Every year, thousands of freshmen stumble onto community college campuses without a solid plan of attack.

Students who enter community college without an idea of what they want to do can find themselves stuck for a handful of years taking classes that they don’t need.
This brings up the issue of how high school students and college freshmen are being prepared for the workload transition.

Monterey Trail High School believes in getting their students on the right track early.

“Starting freshman year, we meet with students twice a year, assessing them, figuring out what they want to do,” said Jayne Captein, a career center counselor at Monterey Trail, via telephone. “Hopefully by junior year, the students have a firm plan on what they want to major in.”

Monterey Trails also offers a program put on by California state universities called Pique. Pique is a program that trains parents and students about what they need to do to get into a California university.

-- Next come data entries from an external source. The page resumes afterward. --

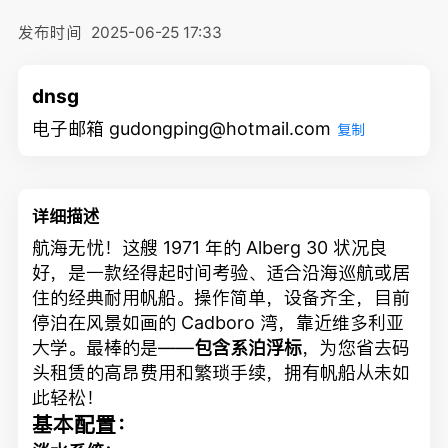
发布时间
2025-06-25 17:33
dnsg
电子邮箱 gudongping@hotmail.com
复制
详细描述
航海无忧！这艘 1971 年的 Alberg 30 状况良
好，是一款经得起时间考验、适合沿海巡航或居
住的经典耐用帆船。操作简单，设备齐全，目前
停泊在风景如画的 Cadboro 湾，靠近维多利亚
大学。最棒的是——
包含系泊浮标
，为您省去码
头租赁的高昂费用和繁琐手续，拥有帆船从未如
此轻松！
基本配置：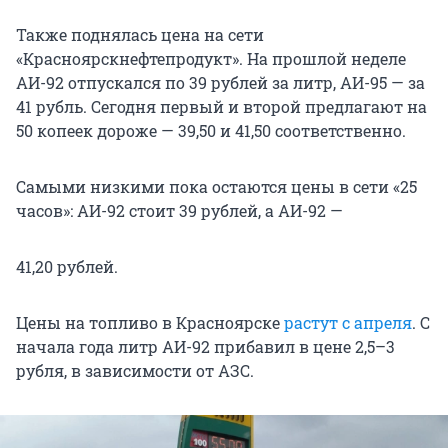
Также поднялась цена на сети
«Красноярскнефтепродукт». На прошлой неделе
АИ-92 отпускался по 39 рублей за литр, АИ-95 — за
41 рубль. Сегодня первый и второй предлагают на
50 копеек дороже — 39,50 и 41,50 соответственно.
Самыми низкими пока остаются цены в сети «25
часов»: АИ-92 стоит 39 рублей, а АИ-92 —
41,20 рублей.
Цены на топливо в Красноярске
растут с апреля
. С
начала года литр АИ-92 прибавил в цене 2,5–3
рубля, в зависимости от АЗС.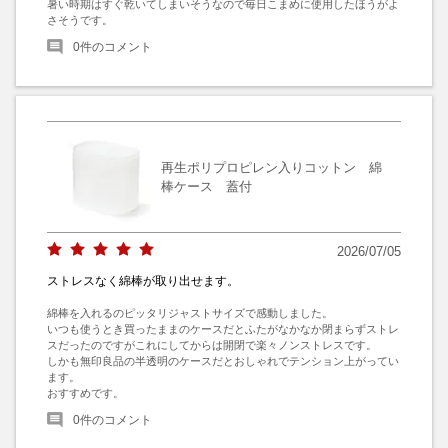
暑い時期はすぐ乾いてしまいそうなので毎日こまめに使用したほうがよ
さそうです。
0
件のコメント
再生ポリプロピレン入りコットン 綿
棒ケース 蓋付
2026/07/05
ストレスなく綿棒が取り出せます。
綿棒を入れるのピッタリジャストサイズで感動しました。

いつも使うとき買ったままのケースだとふたがなかなか閉まらずストレ
スだったのですがこれにしてからは開閉で楽々ノンストレスです。

しかも無印良品の半透明のケースだとおしゃれでテンション上がってい
ます。

おすすめです。
0
件のコメント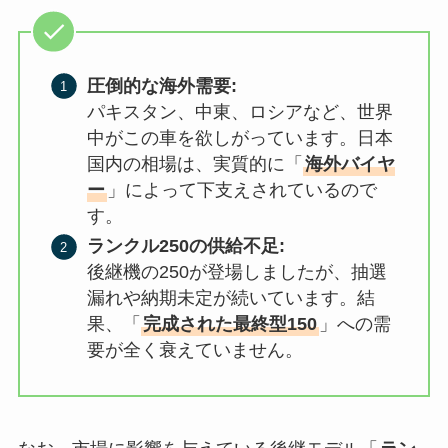
圧倒的な海外需要:
パキスタン、中東、ロシアなど、世界
中がこの車を欲しがっています。日本
国内の相場は、実質的に「
海外バイヤ
ー
」によって下支えされているので
す。
ランクル250の供給不足:
後継機の250が登場しましたが、抽選
漏れや納期未定が続いています。結
果、「
完成された最終型150
」への需
要が全く衰えていません。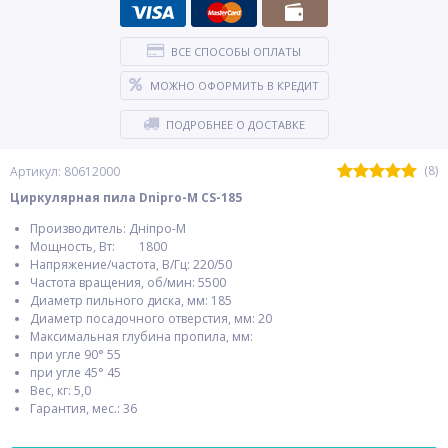
ВСЕ СПОСОБЫ ОПЛАТЫ
МОЖНО ОФОРМИТЬ В КРЕДИТ
ПОДРОБНЕЕ О ДОСТАВКЕ
(8)
Артикул: 80612000
Циркулярная пила Dnipro-M CS-185
Производитель: Дніпро-М
Мощность, Вт: 1800
Напряжение/частота, В/Гц: 220/50
Частота вращения, об/мин: 5500
Диаметр пильного диска, мм: 185
Диаметр посадочного отверстия, мм: 20
Максимальная глубина пропила, мм:
при угле 90° 55
при угле 45° 45
Вес, кг: 5,0
Гарантия, мес.: 36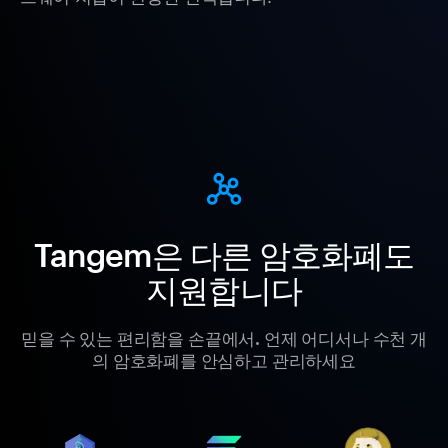
Tangem은 다른 암호화폐도
지원합니다
믿을 수 있는 편리함을 손끝에서. 언제 어디서나 수천 개
의 암호화폐를 안심하고 관리하세요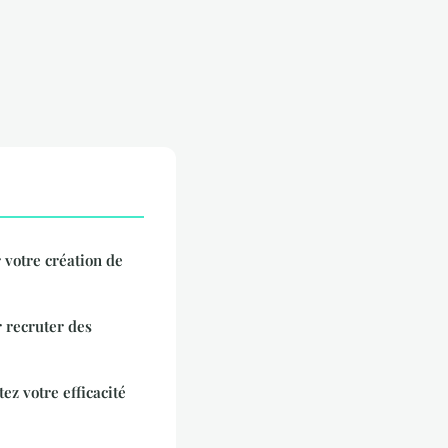
votre création de
r recruter des
ez votre efficacité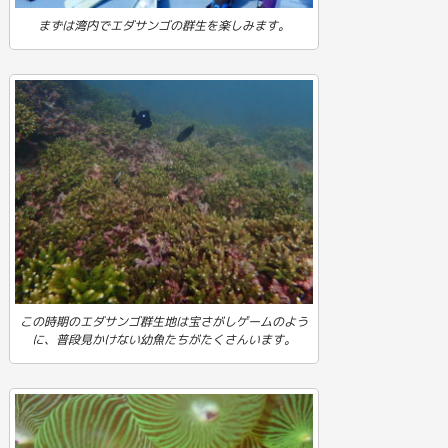
まずは湾内でエダサンゴの群生を楽しみます。
この時期のエダサンゴ群生地は宝さがしゲームのよう
に、普段見かけない幼魚たちがたくさんいます。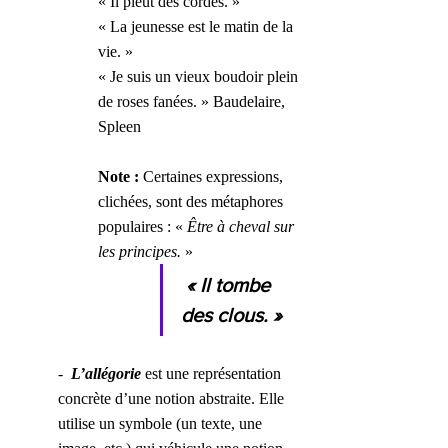
« Il pleut des cordes. »
« La jeunesse est le matin de la 
vie. »
« Je suis un vieux boudoir plein 
de roses fanées. » Baudelaire, 
Spleen
Note : 
Certaines expressions, 
clichées, sont des métaphores 
populaires : « 
Être à cheval sur 
les principes. 
»
« Il tombe 
des clous. »
-  
L’allégorie
 est une représentation 
concrète d’une notion abstraite. Elle 
utilise un symbole (un texte, une 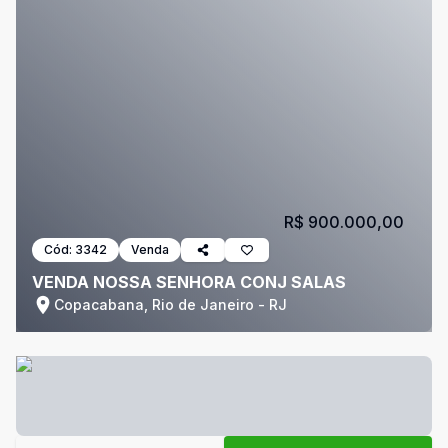
R$ 900.000,00
Cód:
3342
Venda
VENDA NOSSA SENHORA CONJ SALAS
Copacabana, Rio de Janeiro - RJ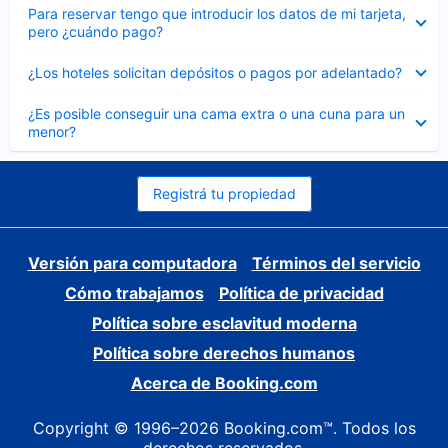
Elemento
Para reservar tengo que introducir los datos de mi tarjeta,
cerrado
pero ¿cuándo pago?
Elemento
¿Los hoteles solicitan depósitos o pagos por adelantado?
cerrado
Elemento
¿Es posible conseguir una cama extra o una cuna para un
cerrado
menor?
Registrá tu propiedad
Versión para computadora
Términos del servicio
Cómo trabajamos
Política de privacidad
Política sobre esclavitud moderna
Política sobre derechos humanos
Acerca de Booking.com
Copyright © 1996–2026 Booking.com™. Todos los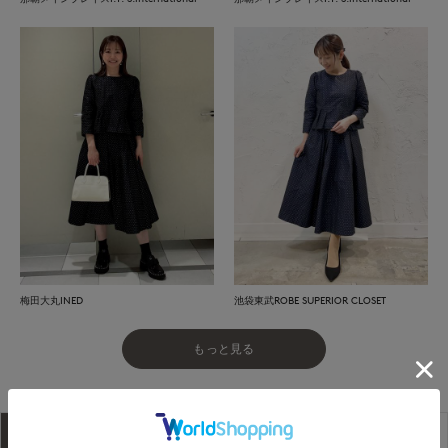
梅田大丸INED
池袋東武ROBE SUPERIOR CLOSET
もっと見る
アイテム説明
サイズ詳細
購入レビュー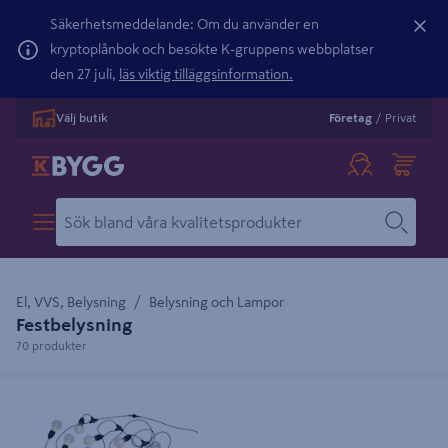
Säkerhetsmeddelande: Om du använder en
kryptoplånbok och besökte K-gruppens webbplatser
den 27 juli,
läs viktig tilläggsinformation.
Välj butik
Företag
/
Privat
El, VVS, Belysning
Belysning och Lampor
Festbelysning
70 produkter
LJUSSLINGA GRUND GLOW
LED LJUS DUVA 30LED 30CM
LÄNKBAR CELLO 10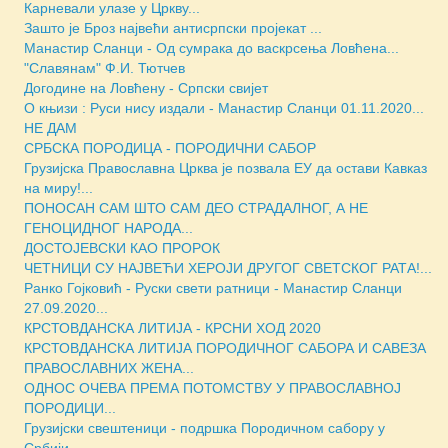
Карневали улазе у Цркву...
Зашто је Броз највећи антисрпски пројекат ...
Манастир Сланци - Од сумрака до васкрсења Ловћена...
"Славянам" Ф.И. Тютчев
Догодине на Ловћену - Српски свијет
О књизи : Руси нису издали - Манастир Сланци 01.11.2020...
НЕ ДАМ
СРБСКА ПОРОДИЦА - ПОРОДИЧНИ САБОР
Грузијска Православна Црква је позвала ЕУ да остави Кавказ
на миру!...
ПОНОСАН САМ ШТО САМ ДЕО СТРАДАЛНОГ, А НЕ
ГЕНОЦИДНОГ НАРОДА...
ДОСТОЈЕВСКИ КАО ПРОРОК
ЧЕТНИЦИ СУ НАЈВЕЋИ ХЕРОЈИ ДРУГОГ СВЕТСКОГ РАТА!...
Ранко Гојковић - Руски свети ратници - Манастир Сланци
27.09.2020...
КРСТОВДАНСКА ЛИТИЈА - КРСНИ ХОД 2020
КРСТОВДАНСКА ЛИТИЈА ПОРОДИЧНОГ САБОРА И САВЕЗА
ПРАВОСЛАВНИХ ЖЕНА...
ОДНОС ОЧЕВА ПРЕМА ПОТОМСТВУ У ПРАВОСЛАВНОЈ
ПОРОДИЦИ...
Грузијски свештеници - подршка Породичном сабору у
Србији...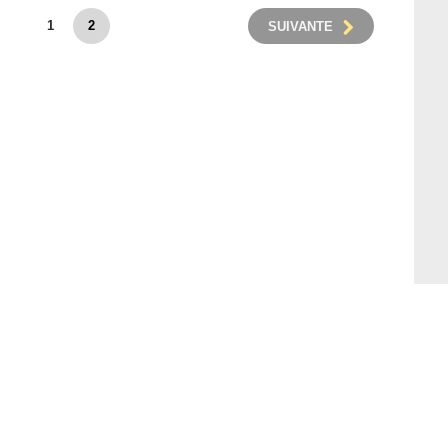
1
2
SUIVANTE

Once they have graduated from Pique, they are guaranteed admissions to a CSU as long as they have fulfilled their A-G requirements.

Cosumnes River College has resources to help students find the path to success, including the career center, tutoring centers and a plethora of counselors.

“The counselor led me into the direction I wanted to go and where I needed to be,” said Cindy Stutler, 36, human services major. “They really paved the way for me.”
In addition, CRC also has classes specifically designed to help students decide what they want to major in and how to handle the college level workload.

Most notable is the freshman seminar.

Freshman seminar is a class that has been provided at CRC for six years now and is designed for people coming out of high school to help them have a smooth transition to college life.

“Not only is it a class that will help students make the smooth transition to college, it also fulfills general education requirements,” said tutoring coordinator Sharon Padilla-Alvarado.

CRC also offers a college success class, which focuses on study skills and career development.

Both of these classes help students learn important college life skills such as money and time management.

If new students need more than just classes, CRC also provides a new student guidebook that will be available online in the fall.

This way it is accessible to parents and students, and they can learn everything they need to know about being successful in college, before their first day.

CRC’s curriculum has earned two major statewide awards from the California Board of Governors, and the college has been asked to present it’s innovative information at other colleges.

“The Freshman Seminar awards from the Board of Governors speaks to the commitment CRC has to helping students transition from high school to college,” said CRC Public Information Officer Kristie West. “When students take these classes, they learn how to navigate the college environment and many of them have told me they feel a lot more confident about their goals after taking Freshman Seminar. The awards are testament to these successes at the individual level.”